La crise politique de la 25e amendement Trump-guerre en Iran s'est intensifiée mardi, lorsque l'ancienne représentante Marjorie Taylor Greene, la commentatrice conservatrice Candace Owens et la personnalité médiatique Alex Jones ont toutes publiquement demandé la destitution du président Trump après son message sur Truth Social : « toute une civilisation mourra ce soir ».
L'affrontement concernant la 25e amendement Trump-guerre en Iran a dégénéré en une guerre civile MAGA ouverte mardi, alors que certains des anciens partisans les plus éminents du président ont demandé sa destitution. L'ancienne représentante Marjorie Taylor Greene — autrefois décrite comme l'alliée parlementaire la plus loyale de Trump avant sa démission plus tôt cette année — a posté sur X : « 25e AMENDEMENT !!! Pas une seule bombe n'est tombée sur l'Amérique. Nous ne pouvons pas tuer une civilisation entière. C'est mal et c'est de la folie. »
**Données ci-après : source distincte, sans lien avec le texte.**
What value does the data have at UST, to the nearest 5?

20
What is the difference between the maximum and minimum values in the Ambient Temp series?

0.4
Greene est allée plus loin dans un message détaillé, écrivant : « Tous ceux de son administration qui se disent chrétiens doivent tomber à genoux et implorer le pardon de Dieu, cesser d'adorer le Président et intervenir dans la folie de Trump. Je vous connais tous, lui aussi, il est devenu fou, et vous êtes tous complices. »
Selon Newsweek, qui a été le premier à rapporter la vague d'appels à la destitution, Alex Jones a écrit sur X : « La définition du génocide est la destruction d'une civilisation/un peuple entier ! Trump ressemble littéralement à un super-méchant dérangé d'un film Marvel. CE N'EST PAS CE POUR QUOI NOUS AVONS VOTÉ !!! » Candace Owens a posté : « Le 25e amendement doit être invoqué. C'est un fou génocidaire. Notre Congrès et l'armée doivent intervenir. Nous sommes au-delà de la folie. »
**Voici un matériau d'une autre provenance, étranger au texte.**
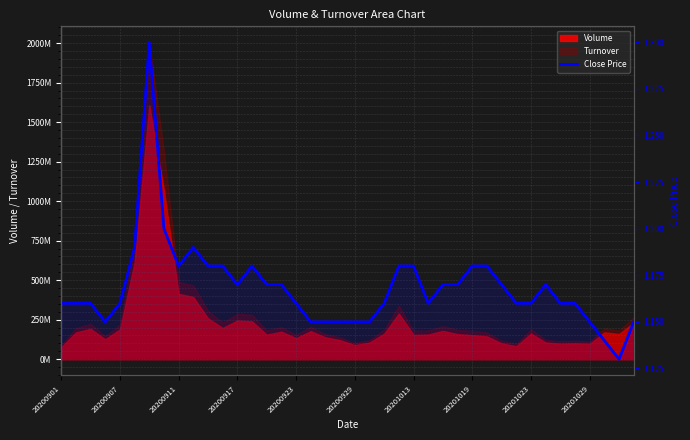

How many lines are shown in the chart?

1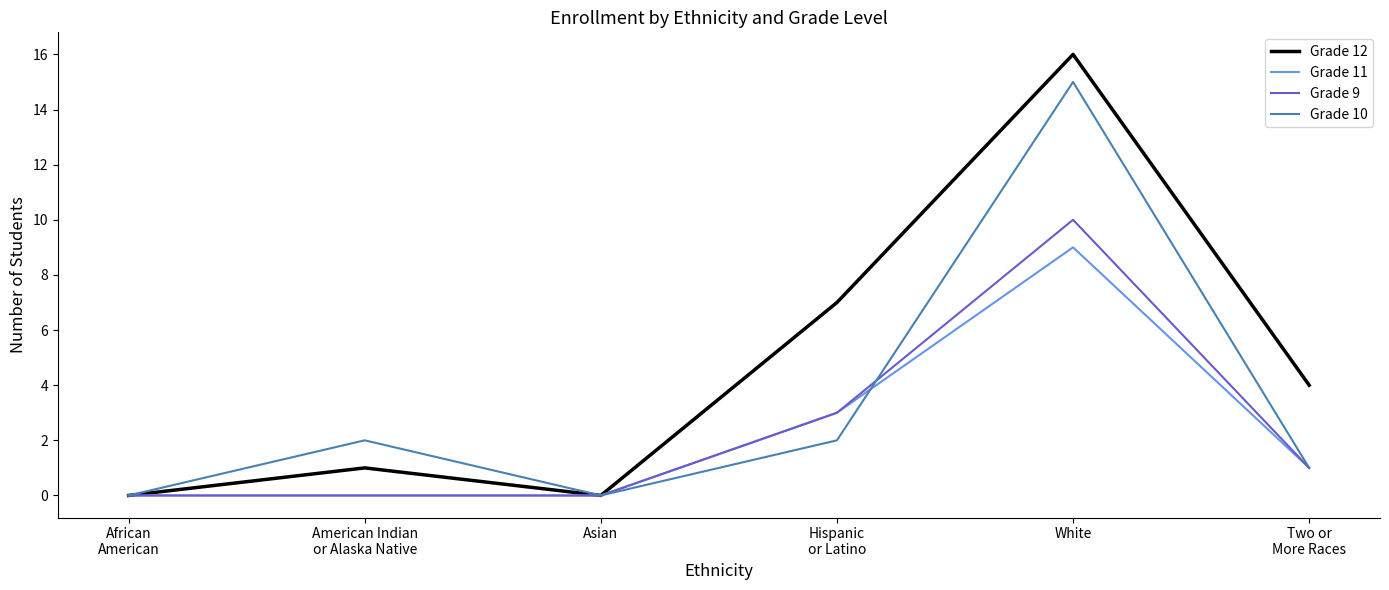

What is the maximum value shown in the chart?

16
Anthony Scaramucci, qui a brièvement occupé le poste de directeur des communications de la Maison Blanche pendant le premier mandat de Trump, a déclaré sur X : « C'est à ce moment-là que nos Pères Fondateurs ont pensé que la meilleure chose à faire serait de destituer un fou qui occupe le bureau exécutif. »
La section 4 du 25e amendement permet au vice-président et à une majorité du Cabinet de déclarer le président incapable d'exercer ses fonctions. Si le président conteste cette décision, l'affaire est portée devant le Congrès, où une majorité des deux tiers dans les deux chambres est requise pour confirmer la destitution. Cette disposition n'a jamais été invoquée dans l'histoire des États-Unis.
Dans l'environnement actuel, cette voie n'a aucune chance réaliste de progresser. Le vice-président JD Vance a déclaré mardi matin que les États-Unis avaient « largement atteint leurs objectifs militaires » en Iran et s'attend à ce que le conflit se termine « très prochainement ». Aucun membre du Cabinet n'a exprimé de désaccord. Les appels de Greene, Jones et Owens reflètent l'indignation au sein d'une coalition MAGA fracturée, et non l'arithmétique du Cabinet que le mécanisme exige.
Cette division est notable car elle reflète la dynamique plus large du marché autour de ce conflit. Comme l'a rapporté crypto.news, chaque escalade dans la guerre en Iran a fait baisser le Bitcoin, les investisseurs réduisant leur exposition aux actifs à risque pendant les périodes d'incertitude géopolitique aiguë. La fracturation politique de la base de Trump concernant l'Iran ajoute une nouvelle variable : l'instabilité politique intérieure s'ajoute désormais au risque géopolitique comme un vent contraire pour le marché.
Comme crypto.news l'a noté dans sa couverture précédente de la guerre en Iran, les phases d'escalade ont constamment entraîné des baisses de 3 à 5 % des principales cryptomonnaies. L'échéance de ce soir à 20h introduit la possibilité soit d'un net soulagement, si un accord se concrétise, soit d'une nouvelle baisse significative des actifs à risque si des frappes massives sur les infrastructures iraniennes commencent.
« Comment lui appliquer le 25e amendement ? » a demandé Jones à son co-animateur en direct mardi. La question est restée sans réponse. Le silence du Cabinet sur la question suggère fortement que la réponse, pour l'instant, est qu'ils ne le feront pas.